Given the complexity, it’s likely to be a complex combination of all of these things (and likely others), but at a basic level President Biden’s instincts for institutionalism and incrementalism are taking too long to evolve. He must recognize that while his broad commitment to democratic institutions is essential — in fact that conviction that the system is more important than any political priority is exactly what is missing from faithless opponents — it is not a strategy. Evolving those institutions to be less habit and personality dependent, to be adjusted for modern America, our new media landscape, process, and opportunity has to happen faster.
When talking about America’s supposed desire for moderation, I often focus on our desperate desire to moderate the tone and tenor of politics, not policy.
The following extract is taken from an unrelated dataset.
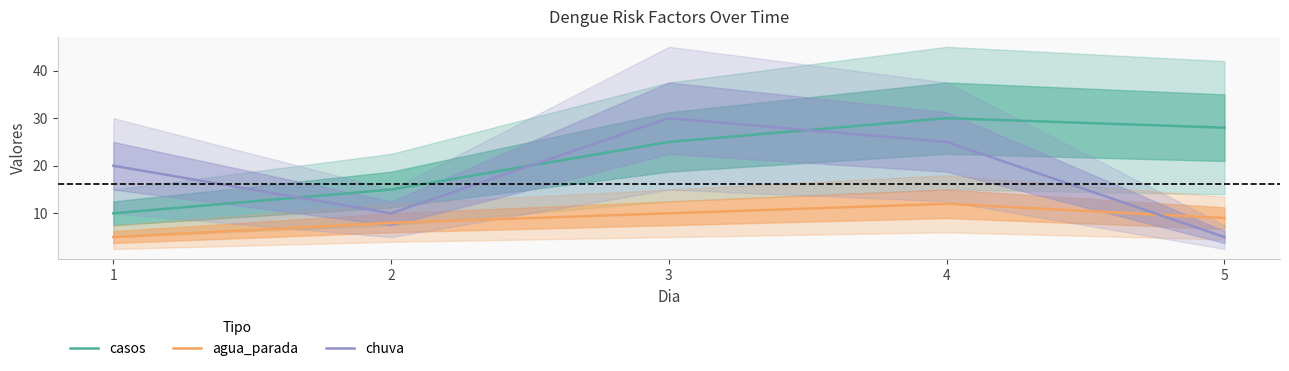

In agua_parada, how many points are higher than both neighbors (excluding endpoints)?

1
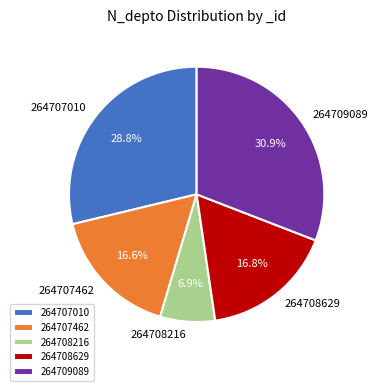

What percentage is the 264709089 slice, to the nearest percent?

31%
I don’t think there are that many policy centrists in America. Biden does not have to (and isn’t likely at this point in his life and career) become more liberal or more revolutionary (as much as I may wish he would): he can remain where he is policy wise AND remain committed to institutions AND still become more clear-eyed about how those institutions need to evolve in order for him and the rest of our leaders to be able to lead. Right now he and the Democrats are squandering the power they have borrowed from the America people partially because the systems in which they operate are not working well. Helping institutions evolve and even abolishing those that need be is a form of institutionalism. Ensuring that it’s possible to do your job is part of the job. So what do I want from year two and beyond? President Biden and the Administration to do the whole job.